The last thing that Florida needs right now is to waste hundreds of millions of dollars building 330 miles of unnecessary toll roads through rural parts of the state.

The plan was a bad idea when state lawmakers approved it last year over the objections of environmental groups, residents of some of the rural communities where the highways would be built and others. Since then, groups studying the projects have only found more reasons why they should be stopped before construction begins.

The latest reasons come from the three task forces created by the Legislature to study the projects, one for each planned road: an extension of the Suncoast Parkway from Citrus County to the Georgia line, a connector between the Florida Turnpike and the Suncoast Parkway, and a new highway from Polk County to Collier County.

Those task forces recently issued draft reports that indicated they were unable to determine if there is a need for the projects, as the News Service of Florida reported.

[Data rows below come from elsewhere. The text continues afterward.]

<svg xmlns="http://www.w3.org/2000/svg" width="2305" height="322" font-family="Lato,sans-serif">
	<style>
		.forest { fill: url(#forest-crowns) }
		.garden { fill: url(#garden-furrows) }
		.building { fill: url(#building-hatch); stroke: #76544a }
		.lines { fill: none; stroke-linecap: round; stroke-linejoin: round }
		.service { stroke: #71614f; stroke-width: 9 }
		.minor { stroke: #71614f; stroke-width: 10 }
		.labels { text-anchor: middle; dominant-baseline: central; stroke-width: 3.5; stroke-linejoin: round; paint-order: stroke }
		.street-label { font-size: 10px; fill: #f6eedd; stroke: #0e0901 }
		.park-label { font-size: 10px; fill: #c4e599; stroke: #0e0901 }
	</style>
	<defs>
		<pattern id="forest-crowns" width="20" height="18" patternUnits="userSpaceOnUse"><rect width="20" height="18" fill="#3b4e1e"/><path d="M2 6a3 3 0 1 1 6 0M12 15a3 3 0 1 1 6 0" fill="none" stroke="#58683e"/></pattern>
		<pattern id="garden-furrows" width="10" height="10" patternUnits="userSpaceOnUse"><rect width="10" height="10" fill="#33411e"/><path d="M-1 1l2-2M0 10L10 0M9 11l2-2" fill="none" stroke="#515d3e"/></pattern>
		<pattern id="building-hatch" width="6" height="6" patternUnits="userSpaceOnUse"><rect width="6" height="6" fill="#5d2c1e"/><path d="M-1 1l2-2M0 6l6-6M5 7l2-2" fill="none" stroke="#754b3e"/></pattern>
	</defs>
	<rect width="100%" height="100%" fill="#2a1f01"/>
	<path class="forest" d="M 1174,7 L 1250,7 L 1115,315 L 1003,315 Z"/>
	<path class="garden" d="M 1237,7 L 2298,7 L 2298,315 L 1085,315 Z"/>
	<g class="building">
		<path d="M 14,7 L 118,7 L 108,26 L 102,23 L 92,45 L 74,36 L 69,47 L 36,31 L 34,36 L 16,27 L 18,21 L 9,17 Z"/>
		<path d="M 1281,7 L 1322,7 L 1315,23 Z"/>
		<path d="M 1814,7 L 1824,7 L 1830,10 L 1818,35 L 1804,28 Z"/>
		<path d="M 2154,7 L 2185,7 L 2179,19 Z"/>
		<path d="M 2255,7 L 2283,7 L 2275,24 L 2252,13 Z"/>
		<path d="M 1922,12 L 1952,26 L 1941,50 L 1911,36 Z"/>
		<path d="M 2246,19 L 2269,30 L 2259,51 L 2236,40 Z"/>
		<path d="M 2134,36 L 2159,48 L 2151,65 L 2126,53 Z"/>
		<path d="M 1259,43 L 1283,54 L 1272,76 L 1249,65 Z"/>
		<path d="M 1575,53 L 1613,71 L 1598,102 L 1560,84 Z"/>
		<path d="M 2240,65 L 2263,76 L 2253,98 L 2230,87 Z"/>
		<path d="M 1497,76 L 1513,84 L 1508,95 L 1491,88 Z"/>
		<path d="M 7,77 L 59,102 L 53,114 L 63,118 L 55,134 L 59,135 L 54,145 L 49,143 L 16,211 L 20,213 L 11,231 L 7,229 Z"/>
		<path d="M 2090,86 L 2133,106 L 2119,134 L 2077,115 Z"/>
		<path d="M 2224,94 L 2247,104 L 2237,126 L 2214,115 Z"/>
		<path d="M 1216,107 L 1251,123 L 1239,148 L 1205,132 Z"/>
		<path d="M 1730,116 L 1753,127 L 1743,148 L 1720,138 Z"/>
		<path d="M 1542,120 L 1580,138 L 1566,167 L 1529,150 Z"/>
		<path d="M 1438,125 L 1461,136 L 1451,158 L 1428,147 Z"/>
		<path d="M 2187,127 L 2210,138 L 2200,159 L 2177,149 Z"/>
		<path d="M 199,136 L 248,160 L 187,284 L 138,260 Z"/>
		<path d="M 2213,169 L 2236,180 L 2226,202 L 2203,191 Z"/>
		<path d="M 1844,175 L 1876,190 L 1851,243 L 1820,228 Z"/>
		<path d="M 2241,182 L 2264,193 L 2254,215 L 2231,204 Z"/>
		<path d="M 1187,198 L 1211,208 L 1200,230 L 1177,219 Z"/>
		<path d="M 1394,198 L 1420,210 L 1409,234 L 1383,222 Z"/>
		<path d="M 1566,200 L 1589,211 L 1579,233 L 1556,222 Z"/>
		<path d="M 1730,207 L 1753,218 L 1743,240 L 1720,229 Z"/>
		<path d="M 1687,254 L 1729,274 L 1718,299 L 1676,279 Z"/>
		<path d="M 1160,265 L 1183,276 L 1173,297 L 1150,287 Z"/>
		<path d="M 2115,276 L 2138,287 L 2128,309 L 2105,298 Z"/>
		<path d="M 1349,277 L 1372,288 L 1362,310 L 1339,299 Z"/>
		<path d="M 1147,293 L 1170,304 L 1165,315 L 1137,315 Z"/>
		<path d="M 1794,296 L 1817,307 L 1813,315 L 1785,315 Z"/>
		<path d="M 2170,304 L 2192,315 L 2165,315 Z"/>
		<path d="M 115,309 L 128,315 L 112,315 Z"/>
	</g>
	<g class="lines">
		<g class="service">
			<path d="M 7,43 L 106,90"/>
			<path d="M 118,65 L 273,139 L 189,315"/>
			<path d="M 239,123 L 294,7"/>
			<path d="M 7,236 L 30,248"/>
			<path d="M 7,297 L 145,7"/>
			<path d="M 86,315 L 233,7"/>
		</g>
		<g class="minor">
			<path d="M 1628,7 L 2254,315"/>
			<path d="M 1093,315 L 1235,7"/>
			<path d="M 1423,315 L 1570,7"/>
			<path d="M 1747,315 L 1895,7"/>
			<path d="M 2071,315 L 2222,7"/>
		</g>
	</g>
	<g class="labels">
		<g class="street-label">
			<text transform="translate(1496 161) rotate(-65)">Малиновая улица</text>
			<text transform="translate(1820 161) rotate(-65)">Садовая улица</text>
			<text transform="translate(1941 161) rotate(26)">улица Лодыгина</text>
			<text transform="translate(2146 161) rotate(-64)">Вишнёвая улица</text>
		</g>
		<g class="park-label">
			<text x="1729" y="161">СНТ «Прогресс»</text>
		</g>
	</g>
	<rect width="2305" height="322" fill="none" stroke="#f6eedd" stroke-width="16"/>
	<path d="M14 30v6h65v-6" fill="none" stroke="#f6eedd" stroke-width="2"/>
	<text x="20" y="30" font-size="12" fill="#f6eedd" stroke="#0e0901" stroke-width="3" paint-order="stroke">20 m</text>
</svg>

The reports suggested that the state Department of Transportation consider a “no build” alternative and displayed a preference for existing roads to be expanded or improved before new ones are built.

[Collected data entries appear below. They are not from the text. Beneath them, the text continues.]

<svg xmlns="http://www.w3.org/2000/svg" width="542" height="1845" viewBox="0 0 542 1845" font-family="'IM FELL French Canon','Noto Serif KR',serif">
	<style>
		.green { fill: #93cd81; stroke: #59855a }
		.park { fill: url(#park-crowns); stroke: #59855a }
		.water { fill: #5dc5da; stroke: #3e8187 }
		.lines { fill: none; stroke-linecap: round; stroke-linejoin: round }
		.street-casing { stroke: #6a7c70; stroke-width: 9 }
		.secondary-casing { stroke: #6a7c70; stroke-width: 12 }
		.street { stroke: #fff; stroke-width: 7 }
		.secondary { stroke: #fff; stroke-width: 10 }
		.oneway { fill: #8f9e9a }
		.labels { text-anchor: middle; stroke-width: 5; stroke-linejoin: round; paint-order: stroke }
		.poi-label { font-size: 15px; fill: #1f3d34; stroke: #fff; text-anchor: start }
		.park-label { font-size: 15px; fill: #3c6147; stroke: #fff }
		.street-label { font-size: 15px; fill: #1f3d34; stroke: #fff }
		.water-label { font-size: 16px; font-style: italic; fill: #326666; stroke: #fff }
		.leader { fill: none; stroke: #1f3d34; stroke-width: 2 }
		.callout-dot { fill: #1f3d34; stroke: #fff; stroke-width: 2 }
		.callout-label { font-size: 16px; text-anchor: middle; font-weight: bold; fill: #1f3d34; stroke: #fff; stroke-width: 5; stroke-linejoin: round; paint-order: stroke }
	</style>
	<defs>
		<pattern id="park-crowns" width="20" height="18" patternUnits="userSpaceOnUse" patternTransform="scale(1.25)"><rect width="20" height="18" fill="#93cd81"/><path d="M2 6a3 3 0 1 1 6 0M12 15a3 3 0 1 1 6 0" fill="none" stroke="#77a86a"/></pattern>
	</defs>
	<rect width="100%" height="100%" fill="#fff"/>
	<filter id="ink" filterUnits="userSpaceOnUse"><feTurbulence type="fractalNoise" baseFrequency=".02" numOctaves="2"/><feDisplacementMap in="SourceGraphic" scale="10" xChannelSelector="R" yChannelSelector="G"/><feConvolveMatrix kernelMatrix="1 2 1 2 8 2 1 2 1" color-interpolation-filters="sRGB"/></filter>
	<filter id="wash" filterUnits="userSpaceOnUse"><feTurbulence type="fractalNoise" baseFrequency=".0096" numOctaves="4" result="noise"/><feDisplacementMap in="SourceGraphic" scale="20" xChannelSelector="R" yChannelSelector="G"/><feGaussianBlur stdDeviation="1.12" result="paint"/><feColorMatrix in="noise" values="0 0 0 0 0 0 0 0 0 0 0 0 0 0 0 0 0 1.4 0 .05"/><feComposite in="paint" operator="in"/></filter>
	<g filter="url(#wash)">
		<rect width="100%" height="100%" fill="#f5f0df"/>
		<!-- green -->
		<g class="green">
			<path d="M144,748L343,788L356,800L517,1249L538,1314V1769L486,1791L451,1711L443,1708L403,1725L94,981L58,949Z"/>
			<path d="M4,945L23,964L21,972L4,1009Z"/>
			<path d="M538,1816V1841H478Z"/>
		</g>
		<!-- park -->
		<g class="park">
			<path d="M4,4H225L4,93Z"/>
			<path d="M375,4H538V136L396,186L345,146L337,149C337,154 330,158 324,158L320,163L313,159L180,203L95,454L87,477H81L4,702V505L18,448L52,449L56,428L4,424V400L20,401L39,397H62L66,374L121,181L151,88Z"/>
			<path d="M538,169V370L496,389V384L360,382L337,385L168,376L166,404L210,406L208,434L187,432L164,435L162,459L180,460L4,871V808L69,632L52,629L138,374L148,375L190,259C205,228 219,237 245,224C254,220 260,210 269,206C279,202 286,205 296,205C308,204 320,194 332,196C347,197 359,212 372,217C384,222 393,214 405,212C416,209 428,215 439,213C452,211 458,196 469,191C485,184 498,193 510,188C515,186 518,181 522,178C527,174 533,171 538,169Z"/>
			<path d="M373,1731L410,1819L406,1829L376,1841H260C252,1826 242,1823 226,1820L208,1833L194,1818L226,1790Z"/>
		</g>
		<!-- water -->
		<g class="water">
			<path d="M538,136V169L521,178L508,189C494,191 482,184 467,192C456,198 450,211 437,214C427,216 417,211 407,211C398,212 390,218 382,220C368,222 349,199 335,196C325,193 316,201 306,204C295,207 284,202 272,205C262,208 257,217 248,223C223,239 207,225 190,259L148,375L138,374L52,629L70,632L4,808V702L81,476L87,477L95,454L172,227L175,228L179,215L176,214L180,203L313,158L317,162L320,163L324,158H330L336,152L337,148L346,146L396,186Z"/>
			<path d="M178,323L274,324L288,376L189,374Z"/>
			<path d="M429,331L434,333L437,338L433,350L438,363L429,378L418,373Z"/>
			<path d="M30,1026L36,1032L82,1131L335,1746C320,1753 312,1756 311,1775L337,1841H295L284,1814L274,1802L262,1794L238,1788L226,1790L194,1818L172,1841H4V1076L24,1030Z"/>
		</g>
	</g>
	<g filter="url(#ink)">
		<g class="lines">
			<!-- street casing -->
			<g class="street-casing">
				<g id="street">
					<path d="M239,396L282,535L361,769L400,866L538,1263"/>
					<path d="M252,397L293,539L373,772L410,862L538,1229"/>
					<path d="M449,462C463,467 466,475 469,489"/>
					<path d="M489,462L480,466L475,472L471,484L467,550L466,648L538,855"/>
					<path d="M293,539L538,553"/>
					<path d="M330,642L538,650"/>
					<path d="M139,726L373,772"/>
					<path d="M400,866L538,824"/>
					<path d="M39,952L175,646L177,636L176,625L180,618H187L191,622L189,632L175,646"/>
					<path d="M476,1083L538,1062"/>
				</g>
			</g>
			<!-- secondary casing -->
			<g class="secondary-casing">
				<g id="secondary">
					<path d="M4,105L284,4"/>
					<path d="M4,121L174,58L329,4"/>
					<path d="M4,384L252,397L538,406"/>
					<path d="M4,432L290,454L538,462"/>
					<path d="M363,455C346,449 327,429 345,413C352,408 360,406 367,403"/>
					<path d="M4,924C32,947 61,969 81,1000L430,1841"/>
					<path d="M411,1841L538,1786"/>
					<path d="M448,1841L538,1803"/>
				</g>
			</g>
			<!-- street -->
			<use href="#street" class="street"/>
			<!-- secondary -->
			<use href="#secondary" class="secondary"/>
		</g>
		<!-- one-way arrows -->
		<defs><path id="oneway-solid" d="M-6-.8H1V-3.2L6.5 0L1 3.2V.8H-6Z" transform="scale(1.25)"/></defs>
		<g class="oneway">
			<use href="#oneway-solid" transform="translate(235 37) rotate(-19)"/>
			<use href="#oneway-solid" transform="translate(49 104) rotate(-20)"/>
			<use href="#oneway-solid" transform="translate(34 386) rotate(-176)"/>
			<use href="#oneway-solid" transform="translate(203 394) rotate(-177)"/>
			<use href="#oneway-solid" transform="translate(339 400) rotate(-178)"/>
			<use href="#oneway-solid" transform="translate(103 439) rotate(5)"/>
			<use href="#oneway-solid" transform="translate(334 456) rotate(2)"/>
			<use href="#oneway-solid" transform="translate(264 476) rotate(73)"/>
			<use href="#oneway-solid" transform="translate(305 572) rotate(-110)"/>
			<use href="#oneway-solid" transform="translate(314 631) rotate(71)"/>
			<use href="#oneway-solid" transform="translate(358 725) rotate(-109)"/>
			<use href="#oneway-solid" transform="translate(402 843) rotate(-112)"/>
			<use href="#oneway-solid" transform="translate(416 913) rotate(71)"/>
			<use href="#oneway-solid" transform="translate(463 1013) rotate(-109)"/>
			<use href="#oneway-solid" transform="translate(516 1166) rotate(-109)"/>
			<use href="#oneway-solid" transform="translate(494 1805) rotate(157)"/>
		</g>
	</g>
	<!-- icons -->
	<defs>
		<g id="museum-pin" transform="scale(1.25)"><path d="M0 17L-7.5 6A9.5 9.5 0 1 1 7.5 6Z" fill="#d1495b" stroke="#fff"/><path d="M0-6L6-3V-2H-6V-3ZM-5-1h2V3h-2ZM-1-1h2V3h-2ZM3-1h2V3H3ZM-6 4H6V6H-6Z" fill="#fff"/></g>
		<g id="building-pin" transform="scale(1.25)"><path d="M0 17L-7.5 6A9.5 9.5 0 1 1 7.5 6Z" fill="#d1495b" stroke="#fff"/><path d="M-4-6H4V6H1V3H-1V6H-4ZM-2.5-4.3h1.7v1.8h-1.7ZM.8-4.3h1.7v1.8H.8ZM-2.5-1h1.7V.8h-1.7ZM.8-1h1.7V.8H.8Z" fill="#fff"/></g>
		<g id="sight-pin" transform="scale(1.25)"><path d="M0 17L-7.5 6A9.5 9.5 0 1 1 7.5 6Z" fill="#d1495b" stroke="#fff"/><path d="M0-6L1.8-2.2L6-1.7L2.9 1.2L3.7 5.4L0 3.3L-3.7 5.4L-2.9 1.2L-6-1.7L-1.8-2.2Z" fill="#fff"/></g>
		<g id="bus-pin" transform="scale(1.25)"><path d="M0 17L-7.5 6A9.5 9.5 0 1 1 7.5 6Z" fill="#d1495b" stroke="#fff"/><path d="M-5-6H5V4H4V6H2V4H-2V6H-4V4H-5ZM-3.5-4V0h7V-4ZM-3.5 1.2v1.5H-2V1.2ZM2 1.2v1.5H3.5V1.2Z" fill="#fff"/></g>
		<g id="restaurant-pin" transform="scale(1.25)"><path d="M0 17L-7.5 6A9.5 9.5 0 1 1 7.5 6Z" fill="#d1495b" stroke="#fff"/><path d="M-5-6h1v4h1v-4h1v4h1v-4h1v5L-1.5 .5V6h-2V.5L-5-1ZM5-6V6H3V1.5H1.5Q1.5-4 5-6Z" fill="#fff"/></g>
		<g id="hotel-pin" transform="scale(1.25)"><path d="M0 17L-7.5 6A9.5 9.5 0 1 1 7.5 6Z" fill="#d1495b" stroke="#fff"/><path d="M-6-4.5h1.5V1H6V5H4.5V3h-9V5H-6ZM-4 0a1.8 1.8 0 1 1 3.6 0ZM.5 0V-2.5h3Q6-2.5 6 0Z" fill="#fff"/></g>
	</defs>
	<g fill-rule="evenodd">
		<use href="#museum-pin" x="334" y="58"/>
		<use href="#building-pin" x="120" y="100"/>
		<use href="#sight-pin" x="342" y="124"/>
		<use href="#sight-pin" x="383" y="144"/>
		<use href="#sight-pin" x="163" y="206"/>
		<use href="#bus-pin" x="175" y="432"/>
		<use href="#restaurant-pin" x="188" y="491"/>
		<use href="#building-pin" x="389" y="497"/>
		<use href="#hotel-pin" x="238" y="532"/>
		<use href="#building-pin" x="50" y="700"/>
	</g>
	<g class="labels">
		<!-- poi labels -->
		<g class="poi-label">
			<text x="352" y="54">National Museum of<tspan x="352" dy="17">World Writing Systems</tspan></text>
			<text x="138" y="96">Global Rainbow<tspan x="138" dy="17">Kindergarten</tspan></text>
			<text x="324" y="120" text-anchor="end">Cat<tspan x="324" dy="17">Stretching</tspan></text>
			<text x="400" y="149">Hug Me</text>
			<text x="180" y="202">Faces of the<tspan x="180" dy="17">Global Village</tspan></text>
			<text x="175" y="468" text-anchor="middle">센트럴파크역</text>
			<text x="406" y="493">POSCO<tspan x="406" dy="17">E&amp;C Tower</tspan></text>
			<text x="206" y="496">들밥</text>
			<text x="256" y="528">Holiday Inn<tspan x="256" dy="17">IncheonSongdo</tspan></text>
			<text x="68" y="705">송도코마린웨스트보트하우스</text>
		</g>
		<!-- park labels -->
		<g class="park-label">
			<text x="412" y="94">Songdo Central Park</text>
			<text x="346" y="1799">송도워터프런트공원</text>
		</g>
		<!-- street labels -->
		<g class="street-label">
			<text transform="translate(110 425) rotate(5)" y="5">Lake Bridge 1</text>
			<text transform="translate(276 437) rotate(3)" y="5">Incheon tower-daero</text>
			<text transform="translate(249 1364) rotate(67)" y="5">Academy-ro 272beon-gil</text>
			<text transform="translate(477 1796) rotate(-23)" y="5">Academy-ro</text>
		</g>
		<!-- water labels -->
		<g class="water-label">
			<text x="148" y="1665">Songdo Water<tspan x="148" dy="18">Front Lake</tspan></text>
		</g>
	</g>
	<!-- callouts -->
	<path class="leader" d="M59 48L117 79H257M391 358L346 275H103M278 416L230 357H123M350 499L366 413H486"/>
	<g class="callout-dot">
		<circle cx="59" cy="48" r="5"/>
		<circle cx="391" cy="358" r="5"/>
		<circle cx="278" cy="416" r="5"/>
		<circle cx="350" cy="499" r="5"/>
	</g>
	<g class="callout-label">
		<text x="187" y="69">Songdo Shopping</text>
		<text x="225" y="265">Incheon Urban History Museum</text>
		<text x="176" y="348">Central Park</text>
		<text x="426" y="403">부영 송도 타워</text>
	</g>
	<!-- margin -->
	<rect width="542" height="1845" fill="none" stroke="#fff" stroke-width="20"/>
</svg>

Previous reports from Florida TaxWatch and a consulting firm that studied the projects found they would be fiscally unsustainable and create other problems. But the project’s main proponent, outgoing Florida Senate President Bill Galvano, keeps finding reasons to ignore these objections and justify the projects — even if those reasons have little to do with the roads themselves.

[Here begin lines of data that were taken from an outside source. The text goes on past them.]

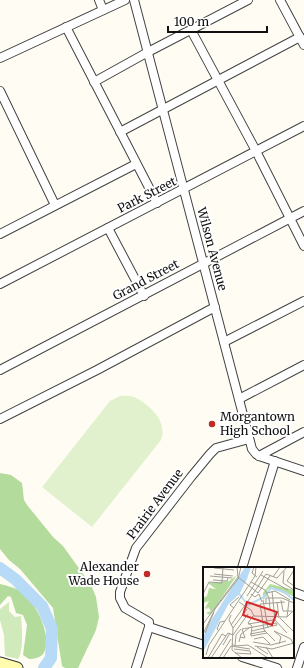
<svg xmlns="http://www.w3.org/2000/svg" width="304" height="668" font-family="Merriweather,serif">
  <style>
    .green { fill: #d0eabb }
    .forest { fill: #b3db9b }
    .pitch { fill: #e2f1cd }
    .lines { fill: none; stroke-linecap: round; stroke-linejoin: round }
    .river { stroke: #b7daf7; stroke-width: 12 }
    .street-casing { stroke: #434343; stroke-width: 10 }
    .secondary-casing { stroke: #323232; stroke-width: 13 }
    .street { stroke: #fff; stroke-width: 8 }
    .secondary { stroke: #fffcae; stroke-width: 11 }
    .poi-dot { fill: #c22a26; stroke: #fff; stroke-width: 1.5 }
    .labels { text-anchor: middle; stroke-width: 4; stroke-linejoin: round; paint-order: stroke }
    .street-label { font-size: 12px; fill: #101010; stroke: #fff }
    .poi-label { font-size: 12px; fill: #101010; stroke: #fff; text-anchor: start }
    .inset-river { fill: none; stroke: #b7daf7; stroke-width: 2 }
    .inset-road { fill: none; stroke: #9f9e98; stroke-width: 1 }
    .view { fill: #d62828; fill-opacity: 0.15; stroke: #d62828; stroke-width: 2 }
    .inset-edge { fill: none; stroke: #101010; stroke-width: 2 }
  </style>
  <rect width="100%" height="100%" fill="#fffdf3"/>
  <path class="green" d="M9 602V611L15 617 21 616C22 627 24 650 18 659L5 656 4 635 0 620V609Z"/>
  <g class="forest">
    <path d="M0 473 11 475 22 483 24 500 27 505 53 537 63 546 91 585 96 597 99 617 96 630 78 668H65L62 666 53 608 20 569 9 560 0 549Z"/>
    <path d="M0 584C8 586 17 588 23 593 36 603 54 639 43 654 40 658 33 659 29 659L23 655 27 625 23 615 16 613 11 597 8 596 0 605Z"/>
  </g>
  <path class="pitch" d="M120 396C125 396 131 395 136 398 151 406 168 422 161 440L92 527 42 487 110 401Z"/>
  <g class="lines">
    <path class="river" d="M0 568 15 579 42 606 52 629 51 658 44 668"/>
    <g class="street-casing">
      <g id="street">
        <path d="M99 0 103 10"/>
        <path d="M134 0 252 449 256 454 259 456 304 471"/>
        <path d="M280 0 304 45"/>
        <path d="M66 27 157 203"/>
        <path d="M191 30 256 151 304 246"/>
        <path d="M0 58 125 0"/>
        <path d="M94 82 148 52 248 0"/>
        <path d="M0 91 55 205"/>
        <path d="M120 132 300 37"/>
        <path d="M108 228 144 296"/>
        <path d="M0 234 136 164"/>
        <path d="M0 284 304 126"/>
        <path d="M224 342 304 301"/>
        <path d="M0 370 304 211"/>
        <path d="M239 399 304 365"/>
        <path d="M0 419 97 370 215 307"/>
        <path d="M259 456 304 432"/>
        <path d="M242 568 275 461"/>
        <path d="M293 592 304 596"/>
        <path d="M149 627 204 645"/>
        <path d="M242 657 277 668"/>
        <path d="M136 668 149 627V622L125 608 120 598V592L136 548 191 477 210 454 216 448 249 439"/>
        <path d="M297 668 304 647"/>
      </g>
    </g>
    <g class="secondary-casing">
      <path id="secondary" d="M0 663 17 668"/>
    </g>
    <use href="#street" class="street"/>
    <use href="#secondary" class="secondary"/>
  </g>
  <g class="poi-dot">
    <circle cx="212" cy="424" r="4"/>
    <circle cx="147" cy="574" r="4"/>
  </g>
  <g class="labels">
    <g class="street-label">
      <text transform="translate(147 195) rotate(-27)" y="4">Park Street</text>
      <text transform="translate(212 249) rotate(75)" y="4">Wilson Avenue</text>
      <text transform="translate(146 280) rotate(-28)" y="4">Grand Street</text>
      <text transform="translate(155 504) rotate(-53)" y="4">Prairie Avenue</text>
    </g>
    <g class="poi-label">
      <text x="220" y="421">Morgantown<tspan x="220" dy="14">High School</tspan></text>
      <text x="139" y="571" text-anchor="end">Alexander<tspan x="139" dy="14">Wade House</tspan></text>
    </g>
  </g>
  <g transform="translate(203 567)">
    <rect width="91" height="91" fill="#fffdf3"/>
    <path d="M34 8 7 48 3 46 8 44 5 40 4 42 2 41 6 34 0 36V31L4 29 6 21 13 22 5 16 26 14ZM67 17 91 23V30L82 25 91 32 69 20 64 23V29L60 33V26Z" fill="#b3db9b"/>
    <path d="M42 0H48L44 12 37 26 25 38 0 85V70L9 52Z" fill="#b7daf7"/>
    <path class="inset-river" d="M34 24 45 38 61 30 68 21 81 25 91 33"/>
    <path class="inset-road" d="M34 0 35 10 55 26 67 9M51 0 49 6 54 10M11 1 31 3M91 3 84 14 91 19M81 4 80 16 91 23M11 7 30 9M58 8 85 23M7 9 29 11M70 10 77 0M10 13 24 14 25 11M6 15 19 16 20 0M48 15 62 23 66 31H79L91 36M52 24 63 7 74 11 84 0M69 24 72 53 84 66M64 26 72 24 87 33M0 27 6 15M48 27 52 30 56 27 59 35M44 29 60 4M60 33 65 61M78 33 80 44H89M36 35 48 43 51 49M74 35 76 51M57 37 61 63 72 74M57 37 82 35M63 37V31H66L67 42M31 41 27 38 36 30M28 48 26 53 30 61 29 83 39 91M84 50 86 34M77 51 91 65M0 57 35 10M45 57 70 53M28 58 52 24M49 59 45 56 50 49 84 50 91 43M49 59 48 69 64 66M30 61 44 42M16 64 14 62 17 55 22 54M49 64 74 58M71 64 88 72 91 79M71 64 78 70 76 77M2 66 11 45M0 67 12 42 35 12 38 0M47 67 63 64M37 70 42 71 39 62 73 56 74 58M51 72 60 70 67 77M36 75 38 67 46 61M50 75 68 78 83 74M29 77 32 79 45 78 65 91M20 78 27 66M32 79 33 68 38 62M52 79 69 82 91 76M54 80 65 87M63 80 70 91M31 82 47 84 48 87M32 86 48 87M3 88 6 78 52 9 53 0M5 91 19 67 23 69M8 91 25 66 30 68 45 47M16 91 28 72M20 91 28 79 47 82"/>
    <path class="view" d="M44 35 74 45 69 58 40 48Z"/>
    <rect width="91" height="91" class="inset-edge"/>
  </g>
  <path d="M168 26v6h99v-6" fill="none" stroke="#101010" stroke-width="2"/>
  <text x="174" y="26" font-size="12" fill="#101010" stroke="#ffffff" stroke-width="3" paint-order="stroke">100 m</text>
</svg>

Galvano, a Bradenton Republican who will be leaving office in November, suggested to the News Service that halting the projects would hinder technological advances in rural communities. He said in a statement that an expansion of high-speed internet service connected to the road projects was needed in these communities, where a lack of such service has made learning and working remotely difficult during the COVID-19 pandemic.

It’s nice to see a legislative leader finally waking up to the problems Floridians are facing due to the pandemic. Republicans in the Legislature rebuffed calls to return for a special session as coronavirus cases soared in the state and the state’s unemployment website was overwhelmed.

Florida should close gaps in broadband access, but the state doesn’t need to waste hundreds of millions on toll roads to address that problem. With the state facing budget cuts due to the pandemic, the Legislature should use the funding that would have been spent on roads and prevent cuts to programs vital to the health and well-being of residents.

With Galvano getting ready to leave the Legislature, Floridians need to make their voices heard to incoming legislative leaders. Reports, with submitted public comments, are required to be sent to the governor and Legislature by Nov. 15. It will be interesting to see what the public has to say ... again.

The planned toll roads would benefit wealthy land owners in the path of the projects at the expense of the rest of the state. The state’s natural environment would suffer, especially in the part of North Florida’s springs heartland that the Suncoast extension would bisect.

Lawmakers need to take the advice of those who have studied the toll roads, putting the brakes on building them and using the money for the state’s actual needs.

An editorial from The Gainesville Sun.